- **Excerpt to read**
-- Opening Marker --

On February 16, 2010, the Board of
Directors (the “Board”) of Hana Biosciences, Inc. (the “Company”) adopted
the Hana Biosciences, Inc. 2010 Equity Incentive Plan (the “2010
Plan”). Under the 2010 Plan, the Board or a committee appointed by
the Board may award nonqualified stock options, incentive stock options,
restricted stock, restricted stock units, performance awards, and stock
appreciation rights (collectively referred to as an "Award" or "Awards") to
participants. Officers, directors, employees or non-employee
consultants or advisors (the "Participants") of the Company (including its
subsidiaries and affiliates) are eligible to receive Awards under the 2010 Plan.
Set forth below is a general description of the material features of the 2010
Plan. This summary is qualified in its entirety by reference to the
complete 2010 Plan, a copy of which is attached hereto as Exhibit 10.1 and
incorporated herein by reference.
Shares
Available.
The total number of shares of the
Company's common stock available for grants of Awards to Participants directly
or indirectly under the 2010 Plan is 8,000,000 shares. If any Awards
granted under the 2010 Plan expire or terminate prior to exercise or otherwise
lapse, the shares subject to such portion of the Award are available for
subsequent grants of Awards.
Administration.
The 2010 Plan may be administered by
the Board or by a committee of the Board (hereinafter referred to as the
"Administrator"). Any committee appointed by the Board to administer the 2010
Plan shall consist of at least two "non-employee" directors (as defined in
Rule 16b-3, or any successor provision, of the General Rules and
Regulations under the Securities Exchange Act of 1934). The Administrator has
broad powers to administer and interpret the 2010 Plan, including the authority:
(i) to establish rules for the administration of the 2010 Plan;
(ii) to select the Participants in the 2010 Plan; (iii) to determine
the types of Awards to be granted and the number of shares covered by such
Awards; and (iv) to set the terms and conditions of such Awards. All
determinations and interpretations of the Administrator are binding on all
interested parties.
Types
of Awards.
Options. Options
granted under the 2010 Plan may be either "incentive" stock options within the
meaning of Section 422 of the Internal Revenue Code ("I.R.C.") or
"nonqualified" stock options that do not qualify for special tax treatment under
Section 422 or similar provisions of the I.R.C. The per share
exercise price for stock options granted under the 2010 Plan will not be
less than the fair market value of a share of the Company's common stock on the
date the stock option is granted.
The period during which an option may
be exercised and whether the option will be exercisable immediately, in stages,
or otherwise is set by the Administrator. An incentive stock option may not be
exercisable more than ten years from the date of grant. Participants generally
may pay for shares upon exercise of options (i) with cash or check, (ii) by
transfer to the Company of previously acquired shares of the Company’s common
stock, (iii) through the withholding of shares of common stock from the number
of shares otherwise issuable upon exercise of the option, (iv) through
broker-assisted cashless exercise, or (v) by a combination
thereof. Each incentive option granted under the 2010 Plan is
nontransferable during the lifetime of the Participant. A nonqualified stock
option may, if permitted by the Administrator, be transferred to certain family
members, family limited partnerships and family trusts.

-- Closing Marker --

- **Information provided**
-- Opening Marker --

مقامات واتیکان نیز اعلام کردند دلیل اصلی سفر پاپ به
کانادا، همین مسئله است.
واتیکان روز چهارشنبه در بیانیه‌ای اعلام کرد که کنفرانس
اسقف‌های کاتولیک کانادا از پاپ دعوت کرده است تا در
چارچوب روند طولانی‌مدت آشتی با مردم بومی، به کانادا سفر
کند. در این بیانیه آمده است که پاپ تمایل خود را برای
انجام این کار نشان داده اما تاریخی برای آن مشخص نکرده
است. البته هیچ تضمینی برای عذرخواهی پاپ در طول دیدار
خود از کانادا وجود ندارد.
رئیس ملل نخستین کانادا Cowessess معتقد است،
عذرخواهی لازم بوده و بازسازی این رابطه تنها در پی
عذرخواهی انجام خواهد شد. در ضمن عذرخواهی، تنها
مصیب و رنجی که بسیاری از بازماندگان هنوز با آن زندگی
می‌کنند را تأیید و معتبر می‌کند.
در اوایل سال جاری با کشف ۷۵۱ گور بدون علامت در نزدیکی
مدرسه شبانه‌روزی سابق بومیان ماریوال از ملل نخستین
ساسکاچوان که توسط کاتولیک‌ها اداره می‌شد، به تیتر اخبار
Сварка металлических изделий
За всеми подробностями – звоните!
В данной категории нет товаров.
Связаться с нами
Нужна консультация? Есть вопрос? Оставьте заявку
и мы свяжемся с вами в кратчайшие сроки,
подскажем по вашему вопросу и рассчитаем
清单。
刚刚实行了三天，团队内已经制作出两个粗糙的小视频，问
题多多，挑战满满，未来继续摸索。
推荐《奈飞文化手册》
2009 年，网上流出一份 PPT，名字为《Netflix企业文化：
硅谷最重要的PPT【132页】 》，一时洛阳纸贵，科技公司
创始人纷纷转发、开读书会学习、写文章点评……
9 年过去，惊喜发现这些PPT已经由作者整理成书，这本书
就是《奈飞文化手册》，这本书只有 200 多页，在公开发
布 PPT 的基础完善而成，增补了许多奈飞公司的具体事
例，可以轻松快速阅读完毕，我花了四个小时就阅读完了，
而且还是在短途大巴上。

-- Closing Marker --
-- Opening Marker --

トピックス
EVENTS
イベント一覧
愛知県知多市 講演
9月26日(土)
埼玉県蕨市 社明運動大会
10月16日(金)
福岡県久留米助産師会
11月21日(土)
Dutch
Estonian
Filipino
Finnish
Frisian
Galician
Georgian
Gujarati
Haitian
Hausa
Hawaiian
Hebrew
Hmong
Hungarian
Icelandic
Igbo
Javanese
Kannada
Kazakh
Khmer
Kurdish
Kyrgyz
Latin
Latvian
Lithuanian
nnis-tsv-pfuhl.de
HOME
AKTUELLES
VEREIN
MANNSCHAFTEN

-- Closing Marker --

- **Action item A**
List the kinds of awards that the 2010 Plan excerpt says the Board or a committee may grant to participants.
- **Action item B**
Please write out the part of the 2010 Plan excerpt starting at "The total number" and ending at "Administration.".

- **Task solution A**
nonqualified stock options, incentive stock options, restricted stock, restricted stock units, performance awards, stock appreciation rights

- **Task solution B**
The total number of shares of the
Company's common stock available for grants of Awards to Participants directly
or indirectly under the 2010 Plan is 8,000,000 shares. If any Awards
granted under the 2010 Plan expire or terminate prior to exercise or otherwise
lapse, the shares subject to such portion of the Award are available for
subsequent grants of Awards.
Administration.